Republicans may not have produced a comprehensive anti-inflation agenda, but their most valuable weapon will be stalemate. Though Biden has already surpassed $4.8 trillion in new spending, he had proposed a staggering $11 trillion during his 2020 campaign. thoroughly the gap between deficit and inflation – she almost certainly died with a GOP house.
Ironically, this may be President Biden’s best outcome yet. The past two years of partisan excesses by Democrats have dropped the president’s approval rating to one of the lowest postwar presidents. Perhaps the president will become whoever moderate Americans thought they elected, rather than the Elizabeth Warren clone they got instead.

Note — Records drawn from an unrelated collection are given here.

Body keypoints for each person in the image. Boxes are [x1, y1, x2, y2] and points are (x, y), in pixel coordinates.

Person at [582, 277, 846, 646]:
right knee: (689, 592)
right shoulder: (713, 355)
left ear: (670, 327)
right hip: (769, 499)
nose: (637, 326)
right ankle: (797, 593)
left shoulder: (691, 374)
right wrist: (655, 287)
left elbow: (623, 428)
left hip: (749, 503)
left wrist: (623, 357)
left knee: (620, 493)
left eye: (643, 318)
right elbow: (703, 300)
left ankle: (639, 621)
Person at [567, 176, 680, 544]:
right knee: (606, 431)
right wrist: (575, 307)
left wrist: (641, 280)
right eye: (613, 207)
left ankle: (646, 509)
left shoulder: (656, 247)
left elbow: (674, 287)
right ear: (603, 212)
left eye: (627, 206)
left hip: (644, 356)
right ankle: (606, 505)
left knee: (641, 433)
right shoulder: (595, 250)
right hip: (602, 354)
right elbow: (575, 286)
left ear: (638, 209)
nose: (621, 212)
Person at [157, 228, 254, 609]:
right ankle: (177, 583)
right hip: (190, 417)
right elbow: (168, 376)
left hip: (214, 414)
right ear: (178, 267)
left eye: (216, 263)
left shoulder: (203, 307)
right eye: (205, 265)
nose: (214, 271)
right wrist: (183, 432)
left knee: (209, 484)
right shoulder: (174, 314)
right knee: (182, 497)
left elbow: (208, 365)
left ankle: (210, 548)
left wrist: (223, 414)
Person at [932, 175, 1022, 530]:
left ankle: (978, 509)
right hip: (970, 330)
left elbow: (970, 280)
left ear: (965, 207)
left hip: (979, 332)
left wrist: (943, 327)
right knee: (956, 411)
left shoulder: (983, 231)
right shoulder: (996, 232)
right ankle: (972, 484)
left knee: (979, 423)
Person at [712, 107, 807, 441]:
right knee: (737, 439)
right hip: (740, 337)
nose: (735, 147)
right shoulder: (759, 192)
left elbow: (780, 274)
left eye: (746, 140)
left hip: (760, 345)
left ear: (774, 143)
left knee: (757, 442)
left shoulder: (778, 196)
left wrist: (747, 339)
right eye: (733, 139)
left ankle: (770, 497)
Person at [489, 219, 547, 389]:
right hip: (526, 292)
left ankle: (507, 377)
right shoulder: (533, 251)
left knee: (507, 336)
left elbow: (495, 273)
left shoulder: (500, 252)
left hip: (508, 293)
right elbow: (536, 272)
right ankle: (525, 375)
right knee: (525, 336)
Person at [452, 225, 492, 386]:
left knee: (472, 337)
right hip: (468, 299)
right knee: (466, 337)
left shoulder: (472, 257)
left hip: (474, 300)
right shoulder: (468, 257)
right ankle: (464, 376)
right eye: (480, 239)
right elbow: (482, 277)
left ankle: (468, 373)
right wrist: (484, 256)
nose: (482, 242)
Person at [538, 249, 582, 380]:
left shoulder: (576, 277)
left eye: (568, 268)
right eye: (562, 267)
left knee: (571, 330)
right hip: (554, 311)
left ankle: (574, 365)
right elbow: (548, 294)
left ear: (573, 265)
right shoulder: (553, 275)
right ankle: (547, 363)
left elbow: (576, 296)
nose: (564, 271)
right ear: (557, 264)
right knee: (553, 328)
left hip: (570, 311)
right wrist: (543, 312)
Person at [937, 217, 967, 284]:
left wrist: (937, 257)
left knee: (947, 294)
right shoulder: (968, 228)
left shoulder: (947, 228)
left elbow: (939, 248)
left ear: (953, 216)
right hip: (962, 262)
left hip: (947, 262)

We’ve seen this story before. President Obama spent his first two years working with a Democratic Congress to enact a trillion-dollar stimulus bill and ObamaCare. Then the 2010 “gin” brought a GOP house that clipped Obama’s more liberal wings and ultimately helped him win re-election. Prior to this, President Clinton and his Democratic Congress pushed the envelope on government spending and health care, until a GOP congressional election in 1994 brought back the success of the “New Democrats” that voters they always wanted.
President Biden may or may not run for re-election in two years. However, with inflation still high, interest rates soaring, and budget deficits likely to hit $3 trillion within a decade (yes, you read that right), he and other politicians will have to give up on lazy Santa politics. Even “free groceries” come with a painful cost.